Lesson 30: Security Operations Center (SOC) — Building and Operating

What You Will Learn in This Lesson

• The core functions, tiers, and architecture of a modern Security Operations Center
• How to choose between an in-house SOC, outsourced MSSP, or hybrid model for a Saudi financial institution
• The technology stack — SIEM, SOAR, EDR, and threat intelligence — and how to integrate them
• Staffing structures, shift models, and playbook design that keep a SOC running 24/7

What Exactly Does a SOC Do?

A Security Operations Center is the nerve center of an organization's cyber defense. Its job is deceptively simple: detect threats, investigate them, and respond before damage spreads.
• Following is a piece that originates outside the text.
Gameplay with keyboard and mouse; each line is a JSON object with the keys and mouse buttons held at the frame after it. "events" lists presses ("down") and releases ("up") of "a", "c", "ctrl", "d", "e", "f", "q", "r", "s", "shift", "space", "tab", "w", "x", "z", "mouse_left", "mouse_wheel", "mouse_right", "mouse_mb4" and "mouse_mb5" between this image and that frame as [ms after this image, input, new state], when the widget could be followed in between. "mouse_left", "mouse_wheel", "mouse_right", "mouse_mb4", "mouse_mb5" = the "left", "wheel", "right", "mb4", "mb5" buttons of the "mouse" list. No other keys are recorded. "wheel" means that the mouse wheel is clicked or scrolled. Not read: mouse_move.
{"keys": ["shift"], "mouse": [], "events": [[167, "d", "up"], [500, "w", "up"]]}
In practice, that means ingesting millions of log events per day, filtering out noise, correlating alerts into incidents, and executing response actions — all under time pressure. For Saudi financial institutions regulated by SAMA and NCA, operating a SOC is not optional; the SAMA Cyber Security Common Controls (CSCC) explicitly require continuous monitoring capabilities (Domain 3: Cybersecurity Operations and Technology).
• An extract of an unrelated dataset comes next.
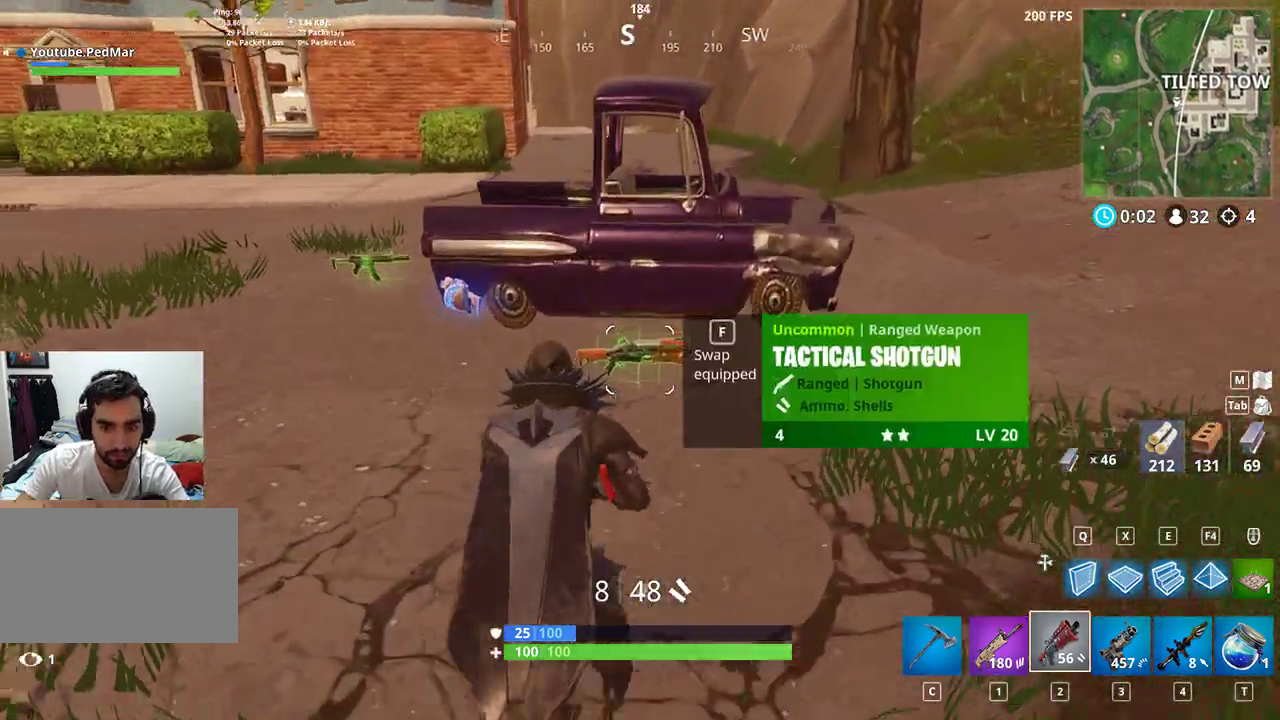
{"keys": ["a", "shift", "w"], "mouse": [], "events": [[33, "f", "down"], [133, "a", "down"], [167, "f", "up"], [433, "w", "down"]]}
Think of a SOC the way you would think about an emergency room. Patients (alerts) arrive constantly. Triage nurses (Tier 1 analysts) decide who needs immediate attention. Specialists (Tier 2 and Tier 3) handle complex cases. And hospital administrators (SOC management) ensure staffing, equipment, and processes are in place so the ER never shuts down. If the ER is poorly organized, patients die. If a SOC is poorly organized, breaches go undetected — sometimes for months.

SOC Models: In-House, MSSP, or Hybrid?

Before you purchase a single tool, you need to make an architectural decision. There are three common models, and the right choice depends on your organization's size, budget, and regulatory posture.

In-House SOC: You build and staff everything yourself. This gives you full control over data, processes, and response times. It is the preferred model for large banks and insurance companies in Saudi Arabia where SAMA expects direct oversight of security operations. The downside: it is expensive. A 24/7 SOC requires a minimum of 8–10 analysts across three shifts, plus a SOC manager and threat intelligence lead. Salaries for experienced SOC analysts in the Saudi market range significantly, and competition for talent is fierce.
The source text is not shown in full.